The campaign is urgently needed as three of the nine tiger subspecies became extinct in the past 40 years. Another, the Sumatran tiger, may be gone by 2020.
CATT will work to build, inform and support alliances among civil society, governments and consuming groups to stop the criminals who are killing the world’s last wild tigers and destroying their priceless forest habitats.
Poachers kill wild tigers to satisfy commercial demand for their skins and bones for ceremonial clothing, medicine and decoration. By focusing on tigers, which sit at the top of the food chain, CATT’s efforts will also protect other species and entire ecosystems.
“Wild tigers are in crisis,” said Mahendra Shrestha, director of Save The Tiger Fund. “With fewer than 5,000 tigers left and trafficking in tiger parts on the increase, CATT may be our last chance to prevent the tiger’s extinction in the wilds of Asia.”
Save The Tiger Fund (STF), a partnership of the National Fish and Wildlife Foundation, ExxonMobil Foundation, and Critical Ecosystem Partnership Fund, has invested a for decade in stabilizing remaining wild tiger populations. It works with government, public and private organizations and local communities on tiger conservation by addressing the mutual welfare of tigers and their human neighbors. The hard-earned progress of the past ten years is now being rolled back by poaching and illegal trafficking of tiger parts across international borders.

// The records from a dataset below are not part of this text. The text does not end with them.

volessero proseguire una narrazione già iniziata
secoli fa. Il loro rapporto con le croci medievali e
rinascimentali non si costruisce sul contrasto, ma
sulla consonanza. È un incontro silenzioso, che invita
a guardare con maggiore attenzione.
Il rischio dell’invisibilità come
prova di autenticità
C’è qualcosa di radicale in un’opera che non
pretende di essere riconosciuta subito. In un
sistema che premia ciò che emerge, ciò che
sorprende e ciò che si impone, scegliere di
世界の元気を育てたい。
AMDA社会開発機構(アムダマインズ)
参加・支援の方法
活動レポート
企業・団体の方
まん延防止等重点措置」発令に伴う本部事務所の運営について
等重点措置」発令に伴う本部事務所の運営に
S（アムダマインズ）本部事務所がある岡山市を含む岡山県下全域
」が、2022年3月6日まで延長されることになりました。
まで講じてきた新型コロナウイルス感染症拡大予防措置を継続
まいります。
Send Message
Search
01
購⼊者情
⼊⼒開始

Serving as a convener and broker for partnerships, CATT will mobilize leaders of governments, nongovernmental organizations, businesses, and social and religious institutions to take immediate, coordinated action including:
- Joint international law enforcement operations to stop tiger smugglers;
- Securing habitats and closely monitoring wild tiger populations; and,
- Enlisting local communities and tiger-user groups to stop demand for and use of tiger parts.

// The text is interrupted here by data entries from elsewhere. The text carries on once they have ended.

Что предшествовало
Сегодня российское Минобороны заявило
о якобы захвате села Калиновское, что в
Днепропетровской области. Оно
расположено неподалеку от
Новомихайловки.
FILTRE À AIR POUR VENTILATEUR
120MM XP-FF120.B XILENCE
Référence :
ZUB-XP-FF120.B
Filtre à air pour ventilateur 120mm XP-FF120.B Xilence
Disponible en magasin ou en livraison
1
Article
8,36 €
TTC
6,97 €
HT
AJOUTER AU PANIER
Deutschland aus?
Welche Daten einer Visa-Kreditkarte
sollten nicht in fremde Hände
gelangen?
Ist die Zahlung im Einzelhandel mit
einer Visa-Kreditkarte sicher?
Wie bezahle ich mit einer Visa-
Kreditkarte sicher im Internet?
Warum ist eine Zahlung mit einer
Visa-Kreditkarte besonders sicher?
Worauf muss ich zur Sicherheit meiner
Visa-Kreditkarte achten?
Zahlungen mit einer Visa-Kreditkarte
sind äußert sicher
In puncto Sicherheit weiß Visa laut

CATT’s launch coincides with that of the U.S. State Department’s Coalition Against Wildlife Trafficking (CAWT), which recognizes illegal wildlife trade as a black market second only to arms and drug smuggling. Partnering with other governments and with nongovernmental organizations, including STF and CATT, CAWT will focus on a wide array of species threatened by trade, including elephants, rhinos, exotic birds, as well as tigers.

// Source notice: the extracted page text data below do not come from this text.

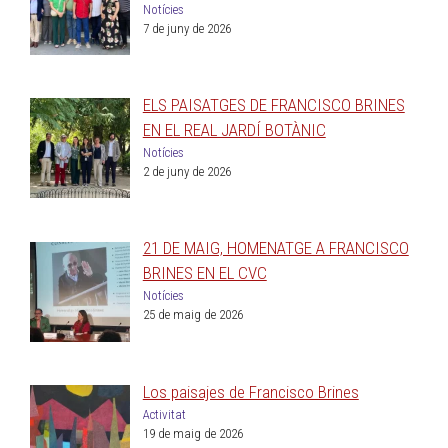
Notícies
7 de juny de 2026
ELS PAISATGES DE FRANCISCO BRINES
EN EL REAL JARDÍ BOTÀNIC
Notícies
2 de juny de 2026
21 DE MAIG, HOMENATGE A FRANCISCO
BRINES EN EL CVC
Notícies
25 de maig de 2026
Los paisajes de Francisco Brines
Activitat
19 de maig de 2026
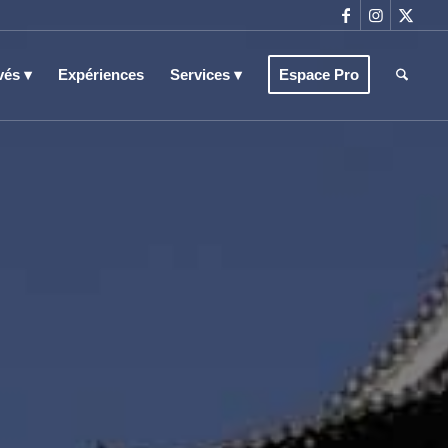
vés
Expériences
Services
Espace Pro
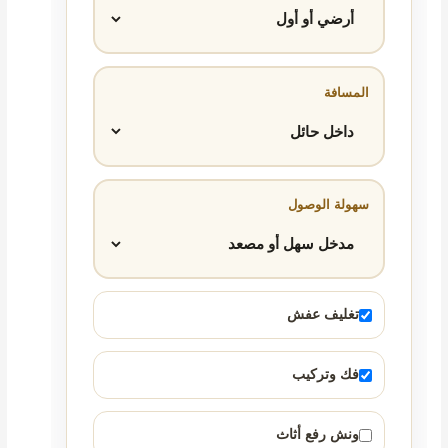
المسافة
سهولة الوصول
تغليف عفش
فك وتركيب
ونش رفع أثاث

About the Campaign Against Tiger Trafficking
Campaign Against Tiger Trafficking (CATT) is a three-year initiative by the Save The Tiger Fund. With its partners, CATT will work to galvanize support and leadership from tiger range and consuming countries. CATT is the first global partnership initiative focused exclusively on stopping trade in tigers and their parts.
About Save The Tiger Fund
Save The Tiger Fund is a partnership of National Fish and Wildlife Foundation, ExxonMobil, and Critical Ecosystem Partnership Fund. Founded in 1995, STF is dedicated to supporting the conservation of Asia’s remaining wild tigers. The Fund invests in a variety of different projects that increase cooperation and communication, build local leadership, and deliver effective on-the-ground conservation to tigers in human-dominated landscapes.